This anthrax outbreak affected both humans and cattle. Cattle which were slaughtered or died due to unknown illnesses were the source of infection while meat was the vehicle of transmission. Most of the cases of human anthrax were cutaneous with the hands most affected. The case fatality rate was low. The following were found to be risk factor for contracting anthrax eating meat from cattle which were slaughtered or died alone due to unknown illnesses, source of meat from other villagers, skinning, cutting and cooking meat, cuts/ abrasions during skinning or cutting meat and belonging to religion which permits eating meat from cattle slaughtered or died alone due to unknown illnesses. Having heard of anthrax before was protective of contracting the disease. The carcasses of the dead cattle were incorrectly buried, and disinfection of sites were the animals died was not done. The district was not prepared to handle the outbreak. The outbreak was prolonged, and it took time for the district to institute control measures.
The anthrax eschar was more common in hands. This was consistent with the findings from other studies [15, 16]. This is because hands are used for handling meat and are at higher risk of developing abrasions, bruises and cuts which creates the route for entry of the anthrax spores. The case fatality rate for this outbreak was very low. The finding is consistent with other studies which have also recorded low fatality cases in anthrax outbreaks [17, 18]. The low case fatality rate in anthrax outbreaks might be due to the fact that the commonest form anthrax i.e. cutaneous anthrax has the least mortality rate as compared to other form of anthrax [1]. In our study all the interviewed cases had cutaneous anthrax and the victim who died in this outbreak might have developed respiratory anthrax based on the described symptoms and signs. Respiratory anthrax has a higher mortality as compared to cutaneous anthrax [19, 20].

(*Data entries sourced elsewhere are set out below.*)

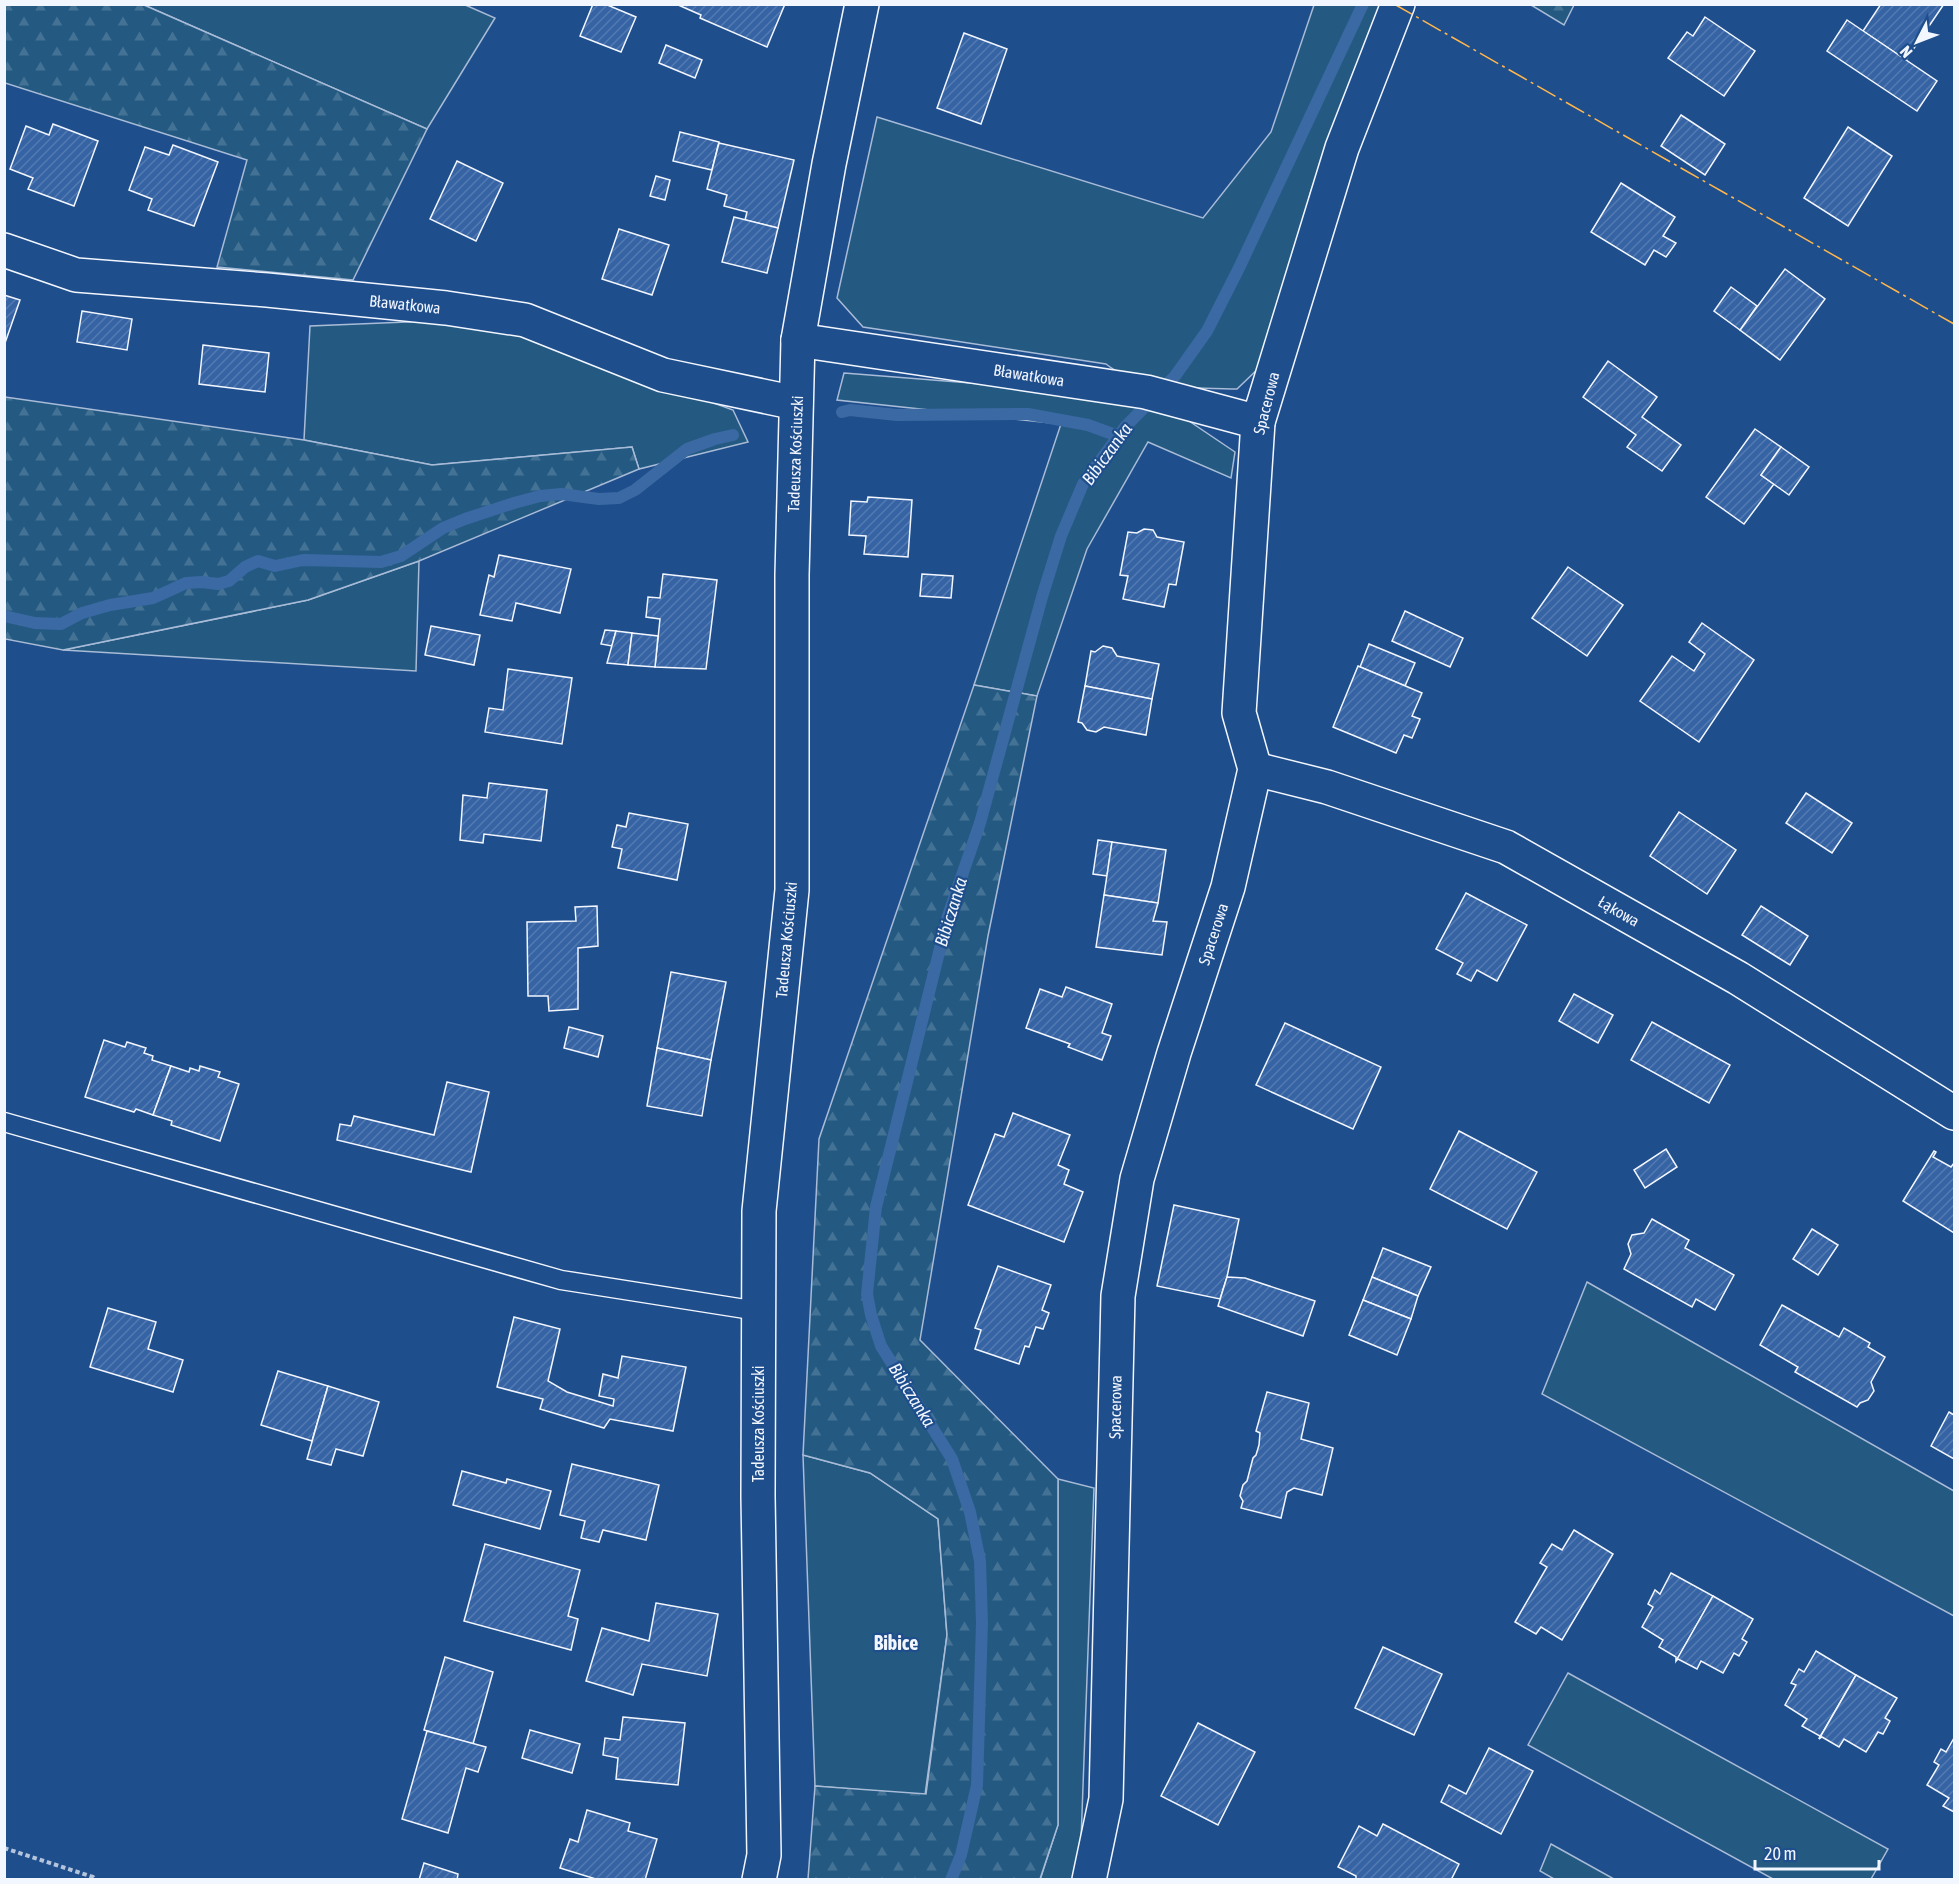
<svg xmlns="http://www.w3.org/2000/svg" width="1959" height="1884" viewBox="0 0 1959 1884" font-family="'Asap Condensed',sans-serif">
<style>
.green{fill:#245a82;stroke:#a8bbd7;stroke-width:1.5}
.forest{fill:url(#forest-firs);stroke:#a8bbd7;stroke-width:1.5}
.lines{fill:none;stroke-linecap:round;stroke-linejoin:round}
.stream{stroke:#3b69a3;stroke-width:12}
.building{fill:url(#building-hatch);stroke:#f2f6ff;stroke-width:1.5}
.service-casing{stroke:#f2f6ff;stroke-width:21}
.minor-casing{stroke:#f2f6ff;stroke-width:36}
.tertiary-casing{stroke:#f2f6ff;stroke-width:36}
.path{stroke:#b3c4dc;stroke-width:4;stroke-dasharray:4.5 3;stroke-linecap:butt}
.service{stroke:#1f4e8c;stroke-width:18}
.minor{stroke:#1f4e8c;stroke-width:33}
.tertiary{stroke:#1f4e8c;stroke-width:33}
.power{stroke:#ffb74d;stroke-width:1.5;stroke-dasharray:21 4.5 3 4.5;stroke-linecap:butt}
.labels{text-anchor:middle;stroke-width:4.5;stroke-linejoin:round;paint-order:stroke}
.street-label{font-size:16px;fill:#f2f6ff;stroke:#1f4e8c}
.water-label{font-size:18px;font-style:italic;fill:#f2f6ff;stroke:#1f4e8c}
.quarter-label{font-size:20px;font-weight:bold;fill:#f2f6ff;stroke:#1f4e8c}
</style>
<defs>
<pattern id="forest-firs" width="22" height="20" patternUnits="userSpaceOnUse" patternTransform="scale(1.5)"><rect width="22" height="20" fill="#245a82"/><path d="M5 1l3.5 6h-7zM16 11l3.5 6h-7z" fill="#447295"/></pattern>
<pattern id="building-hatch" width="6" height="6" patternUnits="userSpaceOnUse" patternTransform="scale(1.5)"><rect width="6" height="6" fill="#3563a3"/><path d="M-1 1l2-2M0 6l6-6M5 7l2-2" fill="none" stroke="#537ab1"/></pattern>
</defs>
<rect width="100%" height="100%" fill="#1f4e8c"/>
<g class="green">
<polygon points="463,4 495,18 427,129 144,5"/>
<path d="M1314,5H1380L1311,191L1264,363L1237,389C1198,388 1138,390 1106,364L863,327L837,298L877,117L1203,218L1271,132Z"/>
<polygon points="455,320 552,344 733,410 748,442 639,469 632,447 432,465 304,440 310,326"/>
<polygon points="844,373 1073,391 1174,411 1235,452 1231,478 1148,442 1087,549 1037,696 974,685 1061,424 837,400"/>
<polygon points="419,561 416,671 63,650 308,600"/>
<polygon points="1587,1282 1954,1491 1954,1616 1542,1394"/>
<polygon points="803,1455 870,1473 938,1519 947,1635 925,1795 815,1786"/>
<polygon points="1058,1479 1094,1488 1080,1868 1077,1879 1040,1880 1058,1825"/>
<polygon points="1568,1673 1888,1849 1871,1879 1773,1879 1528,1745"/>
<polygon points="1551,1844 1614,1879 1554,1879 1540,1871"/>
</g>
<g class="forest">
<polygon points="5,4 144,5 427,129 353,280 217,267 247,160 5,83"/>
<polygon points="1531,5 1574,5 1564,25"/>
<polygon points="5,397 304,440 432,465 632,447 639,469 419,561 308,600 63,650 5,639"/>
<polygon points="974,685 1037,696 988,936 920,1340 1058,1479 1058,1825 1040,1879 808,1879 815,1786 926,1794 947,1635 938,1519 870,1473 803,1455 819,1139"/>
</g>
<g class="lines">
<g class="stream">
<polyline points="842,412 850,410 897,415 1028,414 1088,425 1118,436"/>
<polyline points="4,616 35,623 61,624 82,613 110,605 153,598 186,583 202,582 218,584 229,581 245,567 258,561 275,566 303,560 381,562 401,556 443,528 465,519 514,503 540,496 561,494 599,499 619,498 635,490 687,449 715,439 733,435"/>
<polyline points="951,1880 961,1855 977,1785 982,1623 980,1561 970,1512 952,1459 881,1346 871,1315 867,1294 876,1207 948,916 980,823 1042,597 1061,536 1083,484 1125,427 1175,376 1207,331 1239,268 1363,4"/>
</g>
</g>
<g class="building">
<polygon points="593,4 605,4 636,17 621,52 580,36"/>
<polygon points="676,4 785,4 767,47 700,18 701,15"/>
<polygon points="1881,4 1944,4 1906,60 1863,31"/>
<polygon points="1705,17 1755,51 1724,96 1668,58 1687,32 1693,36"/>
<polygon points="1847,20 1937,81 1917,111 1827,51"/>
<polygon points="964,33 1007,49 981,124 937,108"/>
<polygon points="666,45 702,60 695,78 659,63"/>
<polygon points="1681,115 1725,144 1705,175 1661,146"/>
<polygon points="53,124 98,141 74,206 28,189 33,178 10,169 26,126 49,135"/>
<polygon points="1848,127 1892,156 1848,226 1804,198"/>
<polygon points="680,132 719,142 712,170 673,161"/>
<polygon points="719,143 794,160 778,228 745,220 747,212 724,206 727,195 707,189"/>
<polygon points="173,145 218,162 194,226 148,210 152,199 129,190 145,147 169,155"/>
<polygon points="457,161 503,183 476,241 430,219"/>
<polygon points="656,176 670,180 665,200 650,196"/>
<polygon points="1621,183 1675,217 1663,236 1676,243 1666,257 1654,250 1645,265 1591,232"/>
<polygon points="734,217 778,228 767,273 722,262"/>
<polygon points="619,229 669,245 652,295 602,279"/>
<polygon points="1785,269 1825,299 1780,360 1740,330"/>
<polygon points="1731,287 1757,306 1740,330 1714,311"/>
<polygon points="4,295 20,300 5,343 4,343"/>
<polygon points="82,311 132,319 127,350 77,342"/>
<polygon points="203,345 269,353 265,392 199,384"/>
<polygon points="1608,361 1657,397 1642,417 1681,445 1662,471 1627,447 1636,435 1583,397"/>
<polygon points="1755,429 1781,447 1761,475 1774,484 1744,524 1706,497"/>
<polygon points="1781,447 1809,467 1789,495 1761,475"/>
<polygon points="868,497 912,500 908,557 864,554 866,536 849,535 851,501 867,502"/>
<polygon points="1144,529 1153,530 1157,537 1184,542 1176,585 1169,584 1164,607 1123,599 1128,576 1120,575 1128,532 1137,533"/>
<polygon points="499,555 571,569 560,613 516,603 512,621 480,615 489,575 494,577"/>
<polygon points="1568,567 1623,605 1587,656 1532,618"/>
<polygon points="663,574 717,580 706,669 655,667 660,619 646,617 648,597 660,598"/>
<polygon points="922,574 953,576 951,598 920,596"/>
<polygon points="1405,611 1463,638 1450,667 1392,641"/>
<polygon points="1702,623 1754,660 1699,742 1640,701 1672,656 1694,671 1705,654 1689,642"/>
<polygon points="431,626 480,635 474,665 425,655"/>
<polygon points="605,630 616,631 612,646 601,644"/>
<polygon points="616,631 632,633 628,665 607,663"/>
<polygon points="632,633 658,636 655,667 628,665"/>
<polygon points="1369,644 1415,663 1405,686 1360,667"/>
<polygon points="1103,646 1112,648 1117,656 1159,664 1152,699 1085,686 1091,651 1095,652"/>
<polygon points="1358,666 1422,693 1412,716 1420,719 1412,738 1404,735 1396,753 1333,727"/>
<polygon points="508,669 572,678 562,744 485,732 489,708 503,710"/>
<polygon points="1085,686 1152,699 1146,735 1104,727 1096,732 1087,730 1082,723 1078,722"/>
<polygon points="489,783 547,790 541,841 484,834 483,843 460,840 463,795 487,798"/>
<polygon points="1806,793 1852,823 1832,853 1786,823"/>
<polygon points="1679,812 1736,850 1707,894 1650,856"/>
<polygon points="629,813 688,824 677,880 618,868 622,849 612,847 617,825 626,827"/>
<polygon points="1098,840 1112,842 1107,876 1093,874"/>
<polygon points="1112,842 1166,850 1158,903 1104,895"/>
<polygon points="1466,893 1527,925 1497,981 1477,970 1471,981 1457,974 1463,963 1436,949"/>
<polygon points="1104,895 1158,903 1153,921 1167,922 1162,955 1096,947"/>
<polygon points="597,906 598,946 578,948 578,1009 549,1011 548,996 528,996 527,922 576,921 575,907"/>
<polygon points="1761,906 1808,936 1790,965 1742,935"/>
<polygon points="671,972 726,982 711,1060 657,1048"/>
<polygon points="1066,987 1112,1004 1102,1033 1111,1036 1102,1060 1068,1047 1070,1044 1026,1028 1040,989 1062,997"/>
<polygon points="1574,994 1613,1015 1598,1043 1559,1021"/>
<polygon points="1652,1022 1730,1065 1709,1103 1631,1060"/>
<polygon points="1285,1023 1381,1067 1353,1129 1256,1085"/>
<polygon points="569,1027 603,1036 598,1057 564,1048"/>
<polygon points="104,1040 125,1047 127,1042 146,1048 144,1053 153,1056 152,1060 171,1066 153,1115 136,1109 134,1112 85,1097"/>
<polygon points="657,1048 711,1060 702,1116 647,1106"/>
<polygon points="171,1066 189,1072 190,1068 199,1071 200,1066 220,1072 218,1077 239,1084 220,1141 171,1125 172,1121 153,1115"/>
<polygon points="447,1082 489,1092 471,1172 337,1140 340,1124 351,1126 354,1116 434,1135"/>
<polygon points="1013,1113 1070,1135 1058,1165 1069,1170 1064,1184 1083,1192 1064,1242 968,1205 995,1134 1004,1137"/>
<polygon points="1459,1131 1537,1172 1507,1229 1430,1189"/>
<polygon points="1666,1149 1677,1167 1645,1188 1634,1170"/>
<polygon points="1934,1151 1936,1152 1933,1157 1951,1167 1954,1163 1954,1233 1903,1201"/>
<polygon points="1174,1205 1239,1219 1227,1277 1220,1299 1157,1286"/>
<polygon points="1652,1219 1689,1240 1685,1248 1734,1275 1715,1310 1696,1299 1692,1307 1624,1269 1631,1254 1628,1244 1632,1235 1644,1233"/>
<polygon points="1812,1229 1838,1245 1818,1275 1793,1259"/>
<polygon points="1383,1248 1431,1267 1418,1296 1372,1277"/>
<polygon points="998,1266 1051,1285 1042,1310 1049,1313 1043,1329 1036,1327 1029,1347 1025,1346 1019,1364 975,1349 981,1330 975,1328"/>
<polygon points="1227,1277 1245,1278 1315,1301 1303,1336 1218,1306"/>
<polygon points="1372,1277 1418,1296 1411,1319 1363,1300"/>
<polygon points="1363,1300 1411,1319 1397,1355 1349,1335"/>
<polygon points="1782,1305 1839,1337 1844,1328 1870,1343 1868,1347 1885,1357 1871,1382 1874,1391 1868,1400 1860,1403 1857,1407 1795,1372 1798,1367 1760,1345"/>
<polygon points="108,1308 156,1322 148,1349 183,1360 173,1392 90,1367"/>
<polygon points="514,1317 560,1329 548,1381 567,1392 613,1406 614,1399 599,1396 603,1374 618,1378 622,1356 686,1367 673,1431 610,1419 604,1428 540,1409 543,1399 497,1387"/>
<polygon points="278,1371 328,1386 312,1441 261,1425"/>
<polygon points="328,1386 379,1402 363,1456 336,1449 331,1465 307,1459"/>
<polygon points="1267,1392 1309,1403 1301,1439 1333,1448 1322,1495 1294,1488 1287,1492 1281,1518 1241,1508 1243,1501 1240,1496 1243,1485 1247,1481 1253,1458 1256,1455 1259,1445 1260,1433 1256,1431"/>
<polygon points="1949,1412 1954,1415 1954,1459 1931,1446"/>
<polygon points="572,1464 659,1485 646,1540 603,1530 599,1542 581,1538 585,1521 560,1515"/>
<polygon points="462,1471 506,1483 507,1479 551,1491 540,1529 453,1505"/>
<polygon points="1574,1530 1613,1554 1562,1640 1541,1627 1536,1634 1515,1622 1547,1567 1540,1563 1552,1544 1562,1550"/>
<polygon points="485,1544 580,1570 568,1616 578,1619 571,1650 464,1621"/>
<polygon points="1671,1573 1713,1596 1676,1661 1676,1657 1659,1647 1663,1640 1642,1627 1653,1607 1648,1604 1655,1590 1660,1594"/>
<polygon points="1713,1596 1753,1619 1742,1639 1747,1642 1739,1656 1734,1653 1723,1673 1701,1661 1697,1669 1678,1659 1676,1661"/>
<polygon points="656,1603 718,1614 707,1676 642,1664 633,1695 586,1681 602,1628 649,1641"/>
<polygon points="1383,1647 1442,1674 1414,1735 1355,1708"/>
<polygon points="1816,1651 1856,1675 1819,1739 1820,1736 1802,1726 1807,1719 1785,1705 1796,1685 1791,1683 1799,1669 1804,1672"/>
<polygon points="445,1657 493,1672 473,1744 424,1730"/>
<polygon points="1856,1675 1897,1698 1885,1718 1890,1721 1883,1734 1878,1732 1866,1752 1844,1739 1839,1747 1822,1737 1819,1739"/>
<polygon points="623,1717 685,1723 678,1785 616,1779 618,1758 603,1755 605,1738 620,1740"/>
<polygon points="1198,1723 1255,1752 1218,1825 1161,1796"/>
<polygon points="530,1730 580,1744 572,1773 522,1758"/>
<polygon points="427,1731 486,1747 478,1772 466,1768 448,1833 402,1819"/>
<polygon points="1954,1738 1954,1812 1943,1806 1949,1798 1927,1785 1939,1765 1934,1762 1941,1749 1946,1752"/>
<polygon points="1489,1748 1533,1771 1501,1834 1441,1802 1449,1785 1466,1794"/>
<polygon points="587,1810 630,1823 628,1831 657,1839 645,1880 599,1880 560,1868 570,1839 578,1842"/>
<polygon points="1383,1824 1459,1864 1451,1880 1356,1880 1356,1876 1338,1867 1359,1826 1377,1836"/>
<polygon points="424,1863 458,1874 457,1880 419,1880"/>
</g>
<g class="lines">
<defs>
<polyline id="service" points="4,1122 561,1280 758,1311"/>
<g id="minor">
<polyline points="4,250 76,275 267,290 446,308 525,320 663,375 796,403"/>
<polyline points="798,340 1146,392 1258,422"/>
<polyline points="1255,769 1327,787 1506,847 1738,978 1954,1113"/>
<polyline points="1089,1880 1106,1799 1118,1296 1137,1179 1174,1053 1228,887 1255,769 1239,713 1258,422 1342,148 1398,4"/>
</g>
<polyline id="tertiary" points="759,1880 764,1855 758,1496 759,1211 792,890 792,575 798,340 829,164 862,4"/>
</defs>
<use href="#service" class="service-casing"/>
<use href="#minor" class="minor-casing"/>
<use href="#tertiary" class="tertiary-casing"/>
<polyline class="path" points="4,1848 93,1877 96,1880"/>
<use href="#service" class="service"/>
<use href="#minor" class="minor"/>
<use href="#tertiary" class="tertiary"/>
<polyline class="power" points="1394,4 1954,324"/>
</g>
<g class="labels">
<g class="street-label">
<text transform="translate(405 304) rotate(6)" y="6">Bławatkowa</text>
<text transform="translate(1029 375) rotate(9)" y="6">Bławatkowa</text>
<text transform="translate(1266 403) rotate(-76)" y="6">Spacerowa</text>
<text transform="translate(795 454) rotate(-88)" y="6">Tadeusza Kościuszki</text>
<text transform="translate(1619 911) rotate(30)" y="6">Łąkowa</text>
<text transform="translate(1213 934) rotate(-72)" y="6">Spacerowa</text>
<text transform="translate(786 940) rotate(-85)" y="6">Tadeusza Kościuszki</text>
<text transform="translate(1115 1407) rotate(-89)" y="6">Spacerowa</text>
<text transform="translate(758 1424) rotate(-90)" y="6">Tadeusza Kościuszki</text>
</g>
<g class="water-label">
<text transform="translate(1107 454) rotate(-54)" y="6">Bibiczanka</text>
<text transform="translate(951 912) rotate(-73)" y="6">Bibiczanka</text>
<text transform="translate(912 1395) rotate(58)" y="6">Bibiczanka</text>
</g>
<g class="quarter-label">
<text x="896" y="1650">Bibice</text>
</g>
</g>
<rect width="1959" height="1884" fill="none" stroke="#f2f6ff" stroke-width="12"/>
<g transform="translate(1917 42) rotate(228)" stroke="#1f4e8c" stroke-width="4.5" paint-order="stroke">
<path d="M0-4.5L10 22L0 15L-10 22Z" fill="#f2f6ff"/>
<text y="-9" font-size="16" font-weight="bold" text-anchor="middle" fill="#f2f6ff">N</text>
</g>
<path d="M1755 1860v9h124v-9" fill="none" stroke="#f2f6ff" stroke-width="3"/>
<text x="1764" y="1860" font-size="18" fill="#f2f6ff" stroke="#1f4e8c" stroke-width="4.5" paint-order="stroke">20 m</text>
</svg>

The following were found to be risk factor for contracting anthrax eating meat from a dead animal, skinning, cutting and cooking meat, cuts/ abrasions during skinning or cutting meat and religion which permits eating meat of a dead animal. These finding are consistent with other studies done locally and might be due to similarity of practices [15, 21, 22]. The reason why having cuts or abrasions was associated with contracting anthrax is due to the fact that during the process of preparation of meat cuts and abrasions are likely to develop and these creates access routes for the spores to the sub-dermal tissue [1]. Belonging to a religion which permits eating meat from animals which died on their own was associated with contracting anthrax. These finding is however not consistent with other study done locally where one’s religion belief on consumption of meat from a dead animal was a was not associated with contracting anthrax [15, 21]. Having heard of anthrax before was protective against contracting anthrax in our study. This is because those who heard of anthrax will be aware of the modes of transmission, signs and symptoms and preventive measures so they will not put themselves at risk [23].
The environment assessment showed some factors which increased the risk of anthrax in the area. There were inadequate grazing land and pastures in the affected areas. This outbreak started a few months before the rainy season, a period typically associated with lack of grazing grass. During this period the grass will be short which predisposes grazing cattle to ingestion of the anthrax bacilli due to overgrazing [24, 25]. Anthrax spores can survive for a long period of time in conducive soil conditions [26]. The presence of an army base in one of the affected wards raises the possibility of anthrax having been introduced to the area as part of bioterrorism during the liberation struggle [27]. One of the wards also bordered a game reserve. The sharing of grazing land with game often result in transmission of anthrax to livestock [28].
The outbreak was prolonged, and it took time for the district to institute control measures. The district delayed starting outbreak control measures. This might have been caused by several reasons. The district did not have an Emergency preparedness response plan and had no adequate resources to use which included protective clothing. Chloride of lime which is used for disinfection of sites where cattle died is corrosive. The zoonotic committees which are key in quick identification of zoonotic diseases were not functional both at district and local level. As soon as the district started to institute outbreak control measures the outbreak did not prolong further. The massive health education and awareness campaigns conducted could have significantly contributed to the end of the outbreak [17, 21].
Strength of the study
Our study had most of the components of outbreak investigation practically implemented
A team was set up and prepared for the outbreak field work. A case definition was established which was used to identify, count and line list cases. We described the outbreak in terms of person, place and time together with risk factor analysis. Outbreak control and preventive measures were instituted, results disseminated and later the outbreak was controlled.
Limitations
However, our investigations had limitations. There was no laboratory diagnosis of anthrax in humans but laboratory confirmation in animals was performed. Of the 64 cases recorded in both Ward 22 and 23, we only managed to interview 39. We could not interview other cases due to distant. The small sample size affected the precision of our point estimates. Recall bias could have affected our results since data was collected after exposure and cases are usually more likely to remember the exposures more than controls.